Setelah penat yang dirasa sudah hilang, barulah Lucky menegakkan tubuhnya, menghadap Satya sepenuhnya dengan tatapan membara. "Bapak lo tuh ya, tiap kali ngajar, selalu aja ngasih ceramah biar mertahanin hubungan dengan baik, jangan jadi playboy lah, para cewek jangan kecentilan lah, para cowok jangan mata keranjanglah! Halah, bapak lo udah ngomong begituan ratusan kali tau!" cowok bongsor itu berbicara dengan menggebu, kekesalan tergambar amat jelas dalam raut wajahnya yang berkeringat.
Satya hanya bisa tersenyum tipis. Sejujurnya, ini bukan yang pertama kalinya ia mendapat keluhan seperti ini. Ini sudah yang kesekian kalinya. Banyak teman seangkatan, kakak tingkat atau bahkan adik tingkat sekalipun yang sering memberikan laporan seperti itu padanya. Namun, tidak ada yang bisa dilakukannya selain diam dan membiarkan Papi untuk terus melakukan hal tersebut, toh disamping beliau yang sering memberikan ceramah tentang mempertahankan sebuah hubungan, beliau juga tidak pernah lupa pada kewajibannya untuk membimbing dan memberikan ilmu pada mahasiswanya.
***
"Pi?" Satya berteriak nyaring. Kepalanya melongok ke sana kemari guna menemukan keberadaan Papi di dalam rumah, namun nihil, beliau yang biasanya duduk anteng sembari menonton kantrun Upin & Ipin dipetang hari seperti ini, kini tidak ada di sana. Sofa tempatnya duduk, kosong, juga tidak ada tanda-tanda Papi disana.

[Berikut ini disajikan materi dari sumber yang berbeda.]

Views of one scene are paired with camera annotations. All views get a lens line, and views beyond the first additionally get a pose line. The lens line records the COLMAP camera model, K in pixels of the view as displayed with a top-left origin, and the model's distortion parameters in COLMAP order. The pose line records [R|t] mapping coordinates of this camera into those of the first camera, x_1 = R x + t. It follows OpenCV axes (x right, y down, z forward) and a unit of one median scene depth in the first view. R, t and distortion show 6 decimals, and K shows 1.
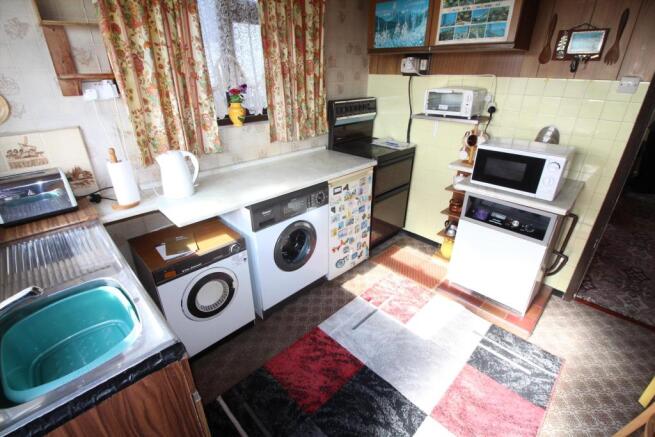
lens RADIAL K [[301.8, 0, 327.5], [0, 301.8, 210.4], [0, 0, 1]] dist [-0.000524, -0.000133]
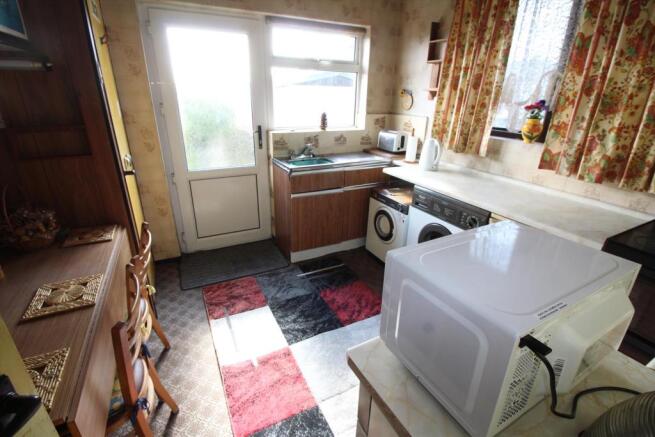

Kakinya dibawa melangkah, menyusuri selasar ruang tengah menuju kamar beliau yang hanya dipisahkan tebok samping dekat televisi.
Pintu kamar Papi dibukanya, namun tetap saja Satya tidak menemukan sosok itu di dalamnya.
Lalu, suara piring yang beradu membuat cowok itu mengernyitkan dahinya dan dengan cepat, ia langsung bergegas menuju dapur.
Hal yang pertama terlihat oleh matanya adalah punggung lebar Papi yang kini tengah berkutat dengan kompor dan tali celemek yang melilit rapi pada punggungnya.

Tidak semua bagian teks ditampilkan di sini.